Jour 38 : mercredi 22 avril 2020
38.1. Je me rends à l’hôpital Molière ce matin pour faire une radio de mon coude gauche. Dès l’entrée, je suis accueilli par une dame qui me demande la raison de ma venue et qui me donne un masque chirurgical. Les couloirs et espaces sont calme comme je les ai rarement vus.
38.2. Après une courte attente, je reçois les résultats et je n’ai heureusement pas de fracture, juste une simple bursite (une sorte d’inflammation).
38.3.1. Les recommandations du groupe d’experts pour le déconfinement commencent à être rendues publiques en vue du Conseil national de Sécurité à venir ce vendredi 24 avril.
38.3.2. Le déconfinement semble a priori encore plus complexe à mettre en oeuvre que le confinement.
38.3.3. Le 4 mai sera le jour du début de notre libération relative.
Jour 39 : jeudi 23 avril 2020
39.1. Certes, il y a eu un avant, qui nous semble déjà loin, certes, il y aura un après, qui nous semble lui aussi assez éloigné, mais entretemps, il y a surtout un putain d’éternel pendant.

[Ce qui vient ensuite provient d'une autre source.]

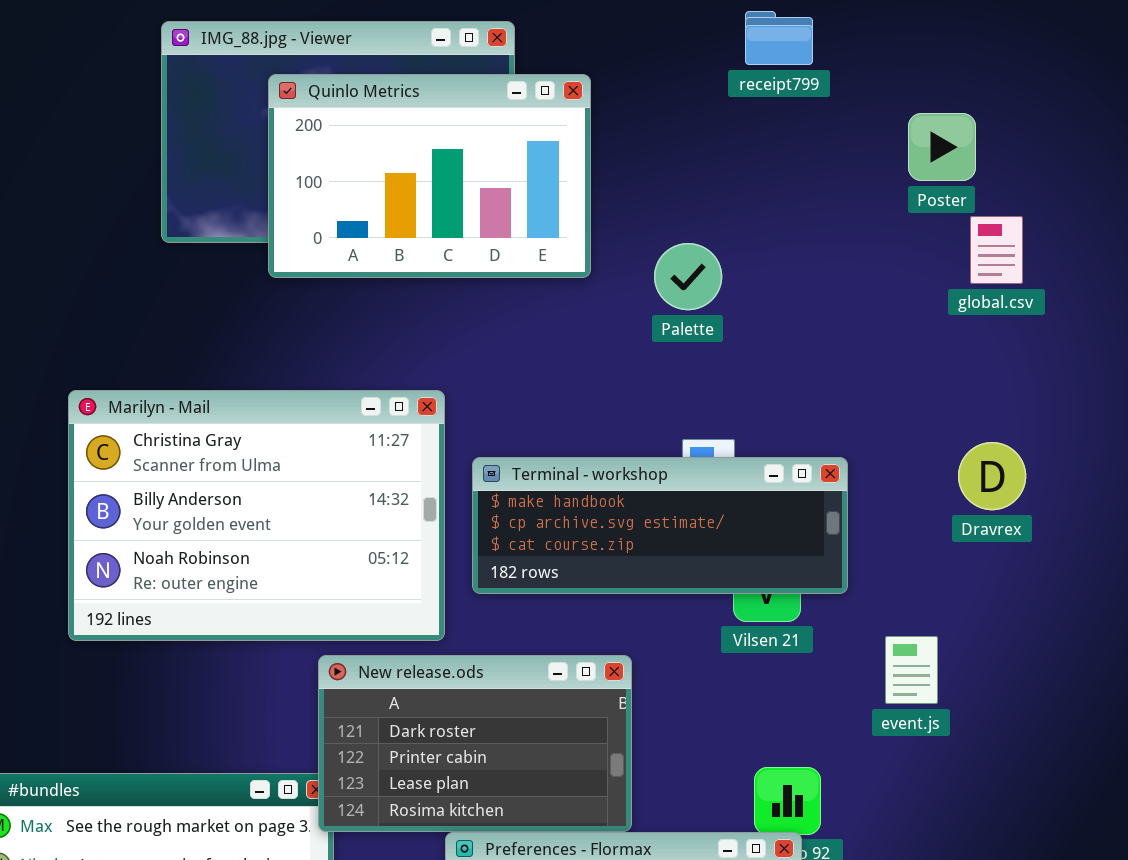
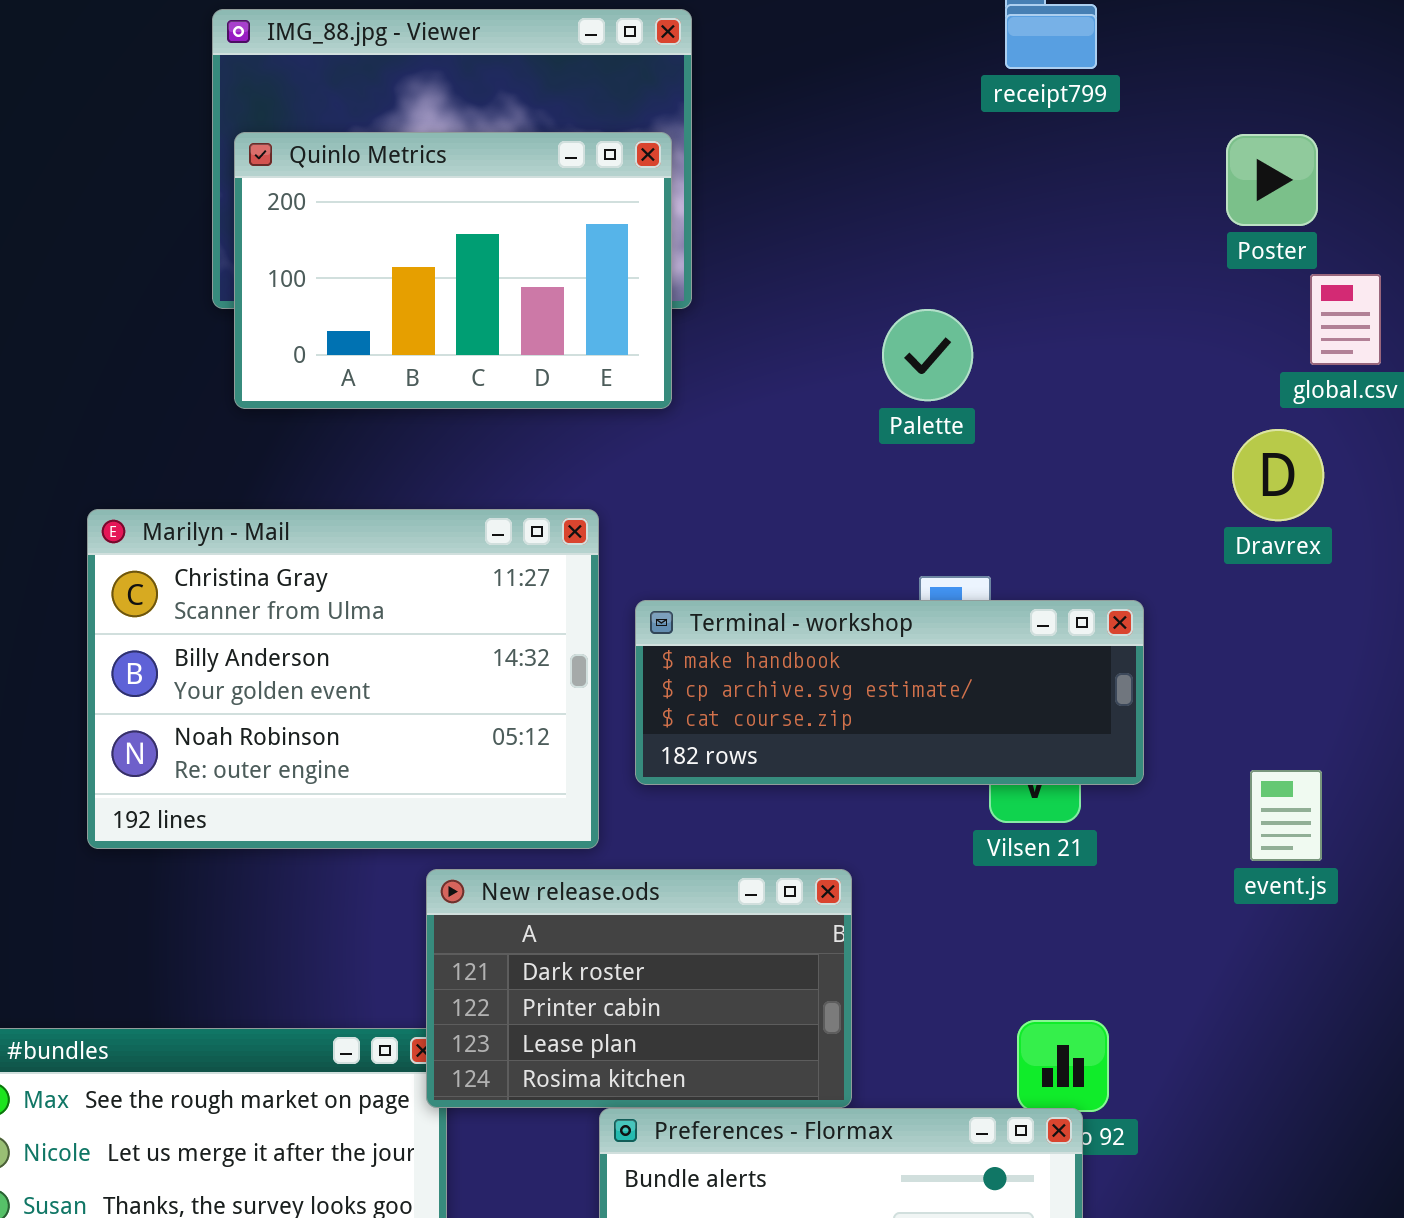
Quinlo Metrics: [268,74,591,278] -> [234,132,672,409], moved
Dravrex: [958,442,1026,510] -> [1232,429,1324,521], moved
event.js: [885,636,938,704] -> [1250,770,1322,861], moved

39.2. J’ai l’impression que je sens une montée de stress en moi en vue du Conseil national de Sécurité qui doit avoir lieu demain et qui va encore une fois décider de notre quotidien dans les semaines et mois à venir.
39.3. Je dois passer l’après-midi chez moi pour un enlèvement de tablette dysfonctionnelle. De toute façon, où d’autre pourrais-je être ?

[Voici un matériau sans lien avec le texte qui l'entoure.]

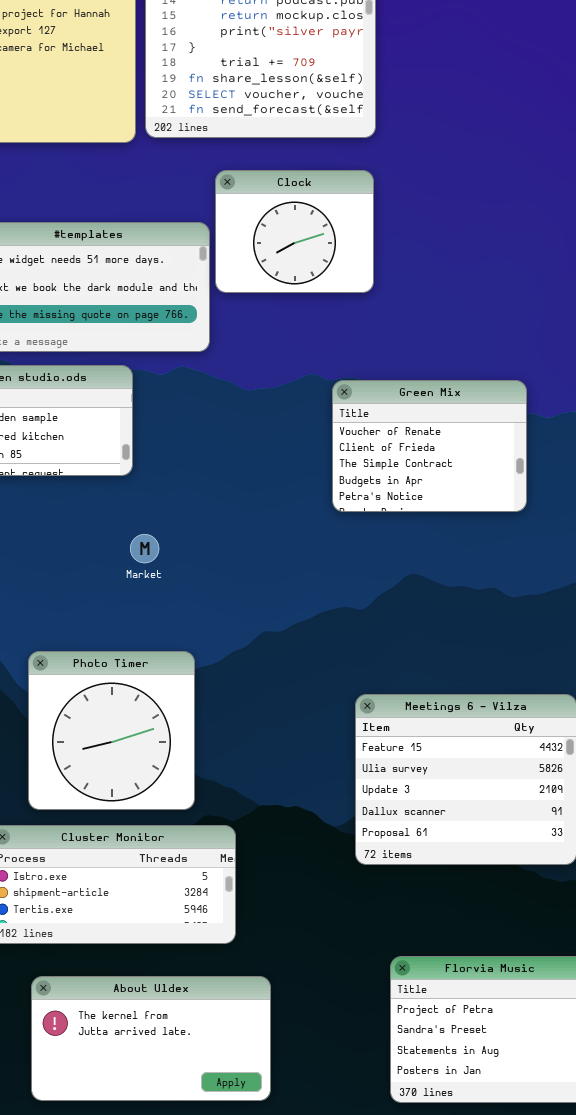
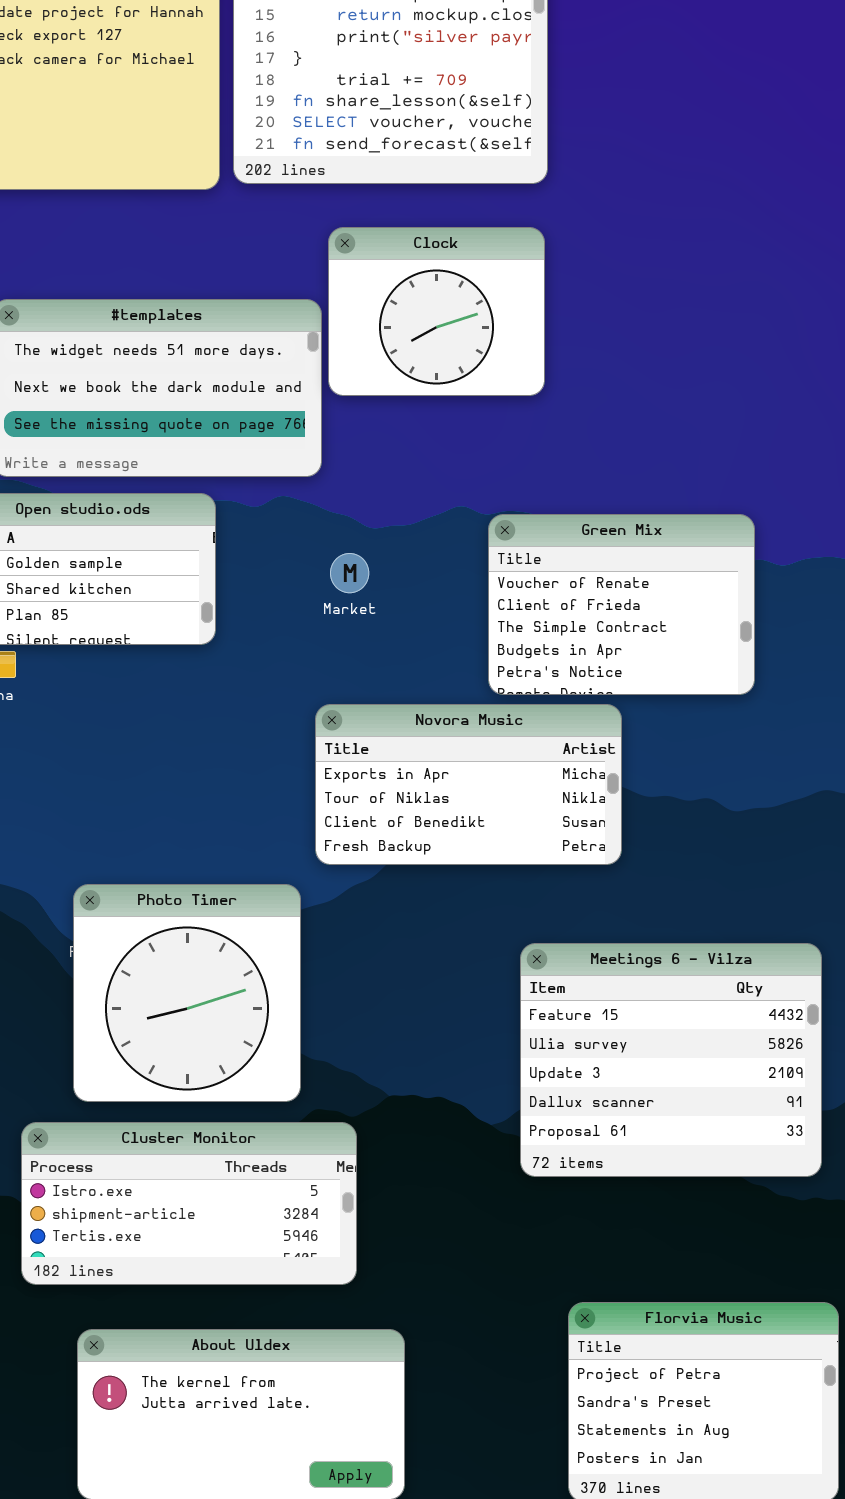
Novora Music: none -> [315,704,622,865], opened
Market: [130,534,159,563] -> [330,553,369,593], moved

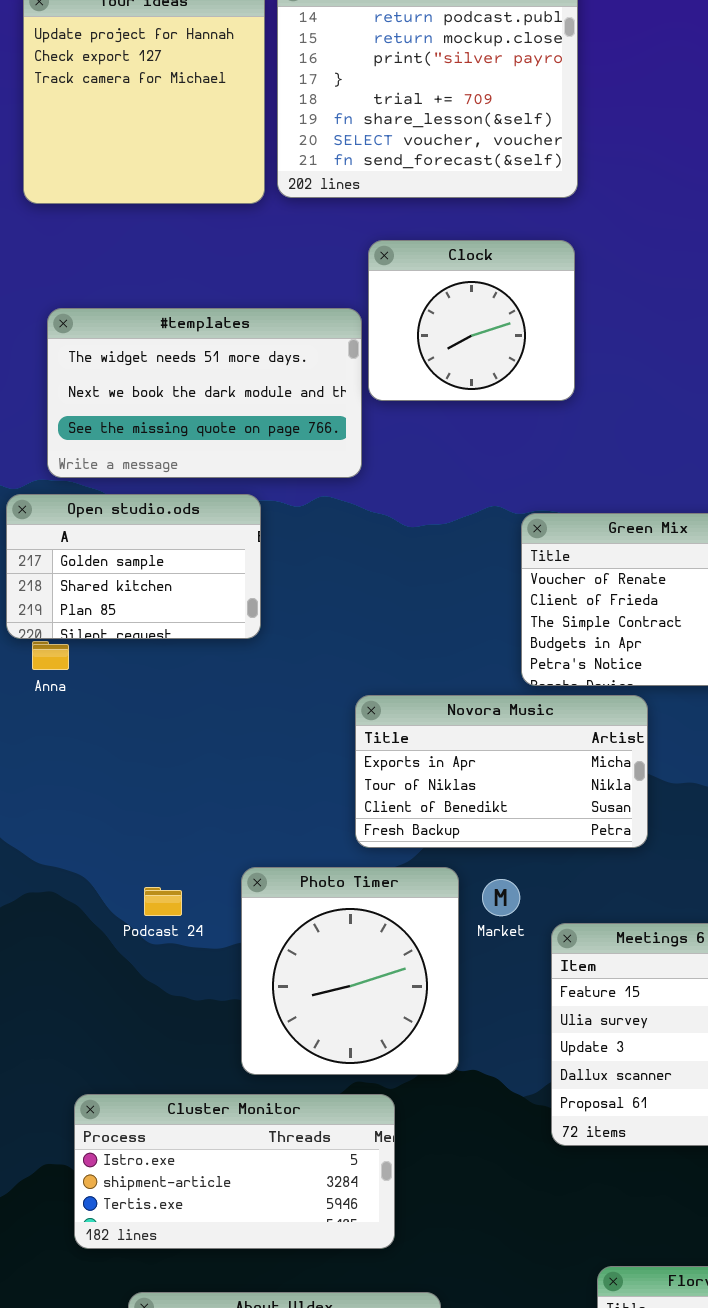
Market: [330,553,369,593] -> [482,879,520,916], moved
Photo Timer: [73,884,301,1102] -> [241,867,459,1075], moved

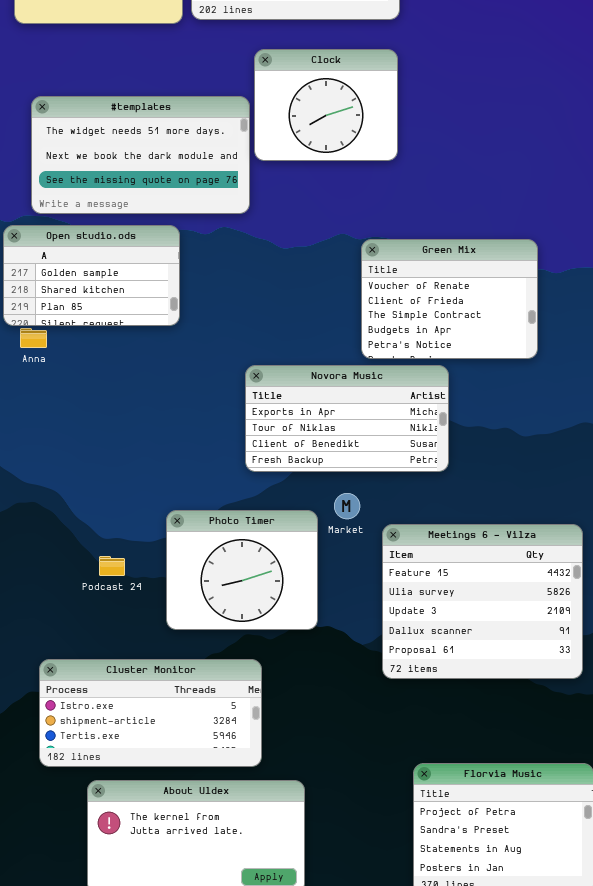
Photo Timer: [241,867,459,1075] -> [166,510,318,630], resized
Podcast 24: [144,887,182,916] -> [99,556,125,576], moved
Cluster Monitor: [74,1094,395,1249] -> [39,659,262,767], moved

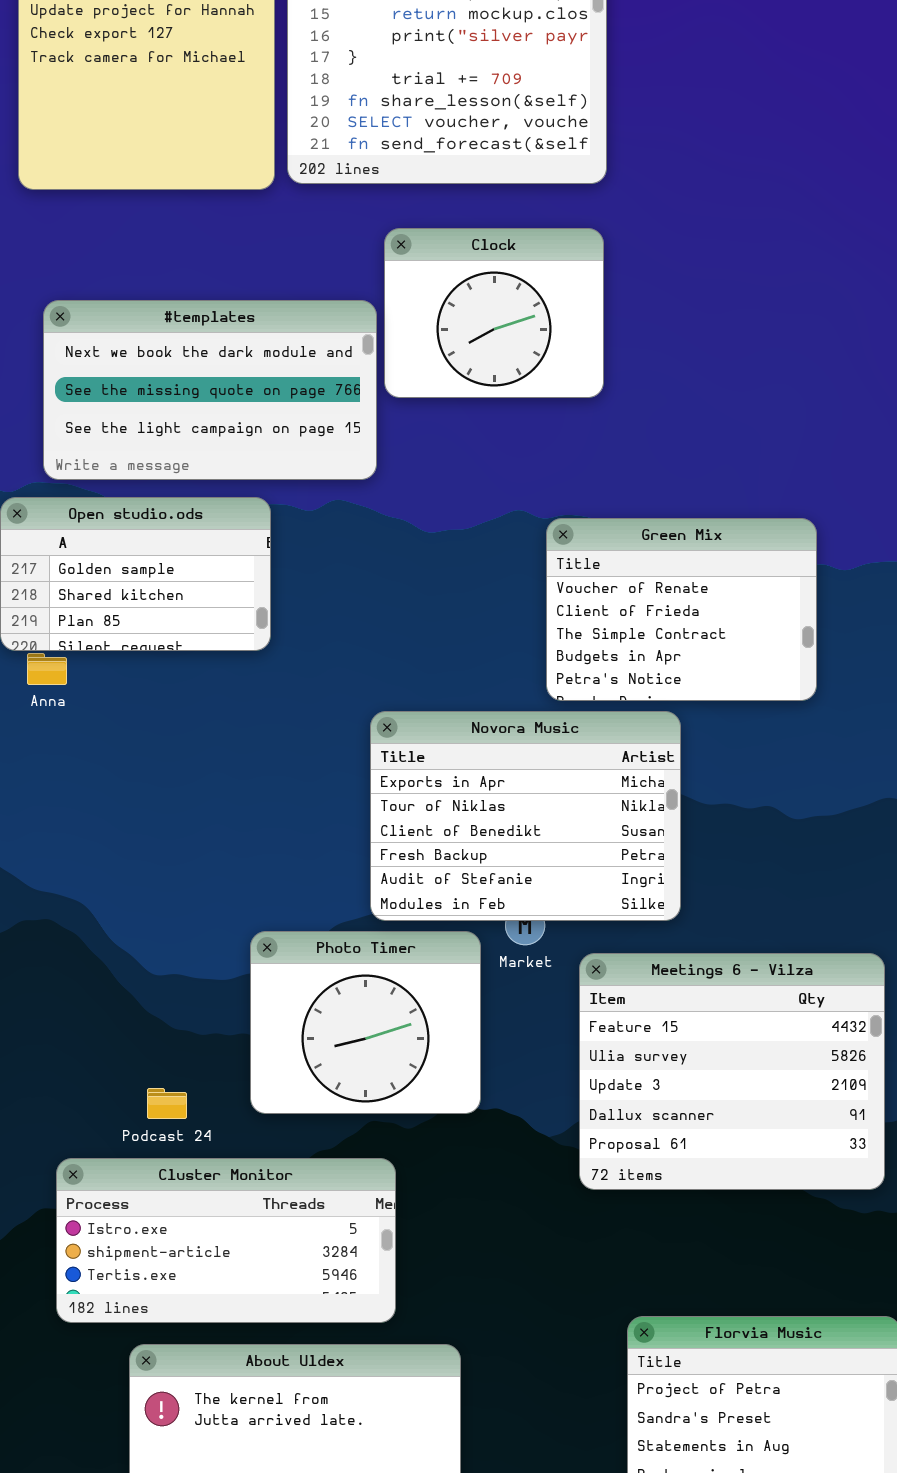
#templates: [31,96,250,214] -> [43,300,377,480], scrolled down 1 row
Novora Music: [245,365,449,472] -> [370,711,681,921], resized
Podcast 24: [99,556,125,576] -> [147,1088,187,1119], moved

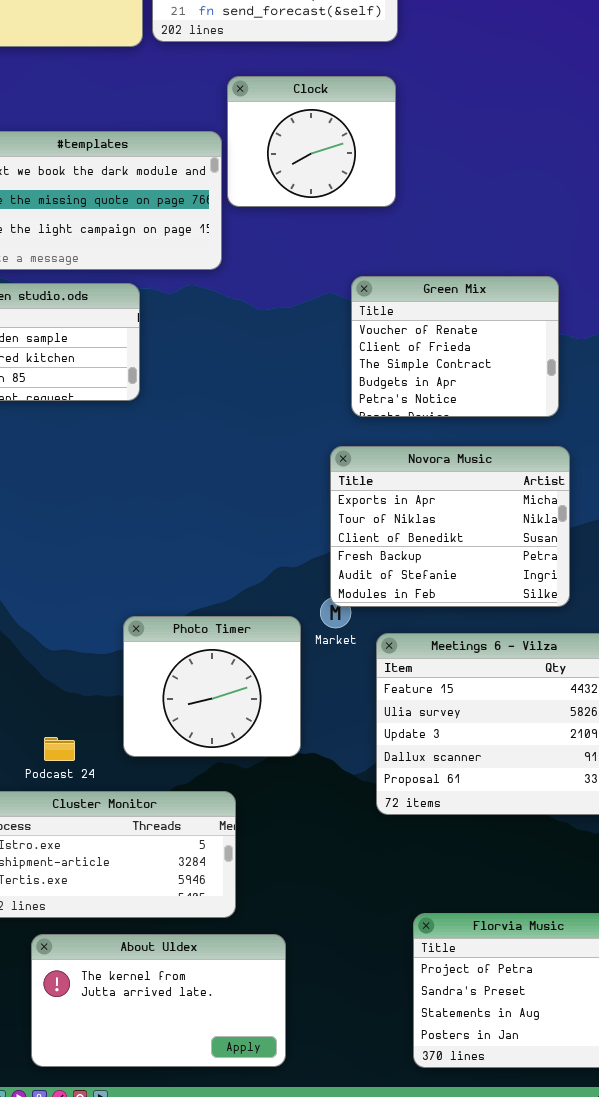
Green Mix: [546,518,817,701] -> [351,276,559,417], moved
Novora Music: [370,711,681,921] -> [330,446,570,607], moved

Jour 40 : vendredi 24 avril 2020
40.1. J’ai déjà dû l’écrire plusieurs, fois, je ne sais plus, je ne me relis pas, mais c’est incroyable à quel point le temps passe vite depuis le début de ce confinement.
40.2. Aujourd’hui a lieu le troisième ou quatrième, je ne sais plus non plus, Conseil national de Sécurité. Et la conférence de presse qui s’ensuit ne débute pas avant au moins 22 heures et certains disent qu’ils attendaient la fin de deux séries importantes sur deux chaîhes TV flamandes. Surréalismement belge. On a ensuite droit à un plan de déconfinement en 3 phases mais avec une phase 1a et 1b qui ne nous apprend finalement pas grand-chose d’autre qu’on va encore devoir rester confinés un bon moment. Les magasins rouvriront tous le 11 mai, certains même le 4, mais la perspective de pouvoir renouer des contacts sociaux avec nos proches est repoussée à plus tard.
40.3. À partir de dorénavant, nous ne sommes en confinement mais en phase de prédéconfinement. Subtile nuance.
Jour 47 : vendredi 1er mai 2020
47.1. Jour férié pour fête du travail, ce qui est particulièrement ironique en ces temps de confinement, de chômage temporaire et de télétravail généralisé.
47.2.1. J’ai pas mal délaissé ce journal de confinement ces derniers jours car il se fait que je déménage aujourd’hui et que j’ai donc dû préparer tout cela. Enfin, disons plutôt que je déplace mes affaires dans l’appartement en bas de chez moi et que je vais vivre dans un appart-hôtel de l’Avenue Louise jusqu’à ce que mon futur appartement soit prêt à être emménagé.
47.2.2. Expérimenter un confinement et un déménagement dans le même temps, c’est un peu faire un grand écart entre des choses assez opposées, et c’est assez troublant pour le cerveau.
Jour 50 : lundi 4 mai 2020
50.1. Cinquantième jour depuis le début de ce journal et premier jour de la première phase de déconfinement en Belgique. Aujourd’hui, certaines entreprises rouvrent et certains commerces également. Et cela se poursuivra progressivement comme cela dans les semaines à venir : 11 mai, 18 mai, etc.
50.2. Si toute une grande partie de la population reste encore confinée, toute une autre partie fait aujourd’hui son covid-out.
50.3. Bien qu’il reste encore de nombreuses incertitudes quant à notre avenir et qu’un retour à la normale ne devrait pas se profiler avant des mois, si pas des années, le présent journal de confinement qui devait à la base ne durer qu’une quinzaine de jours touche aujourd’hui à sa fin.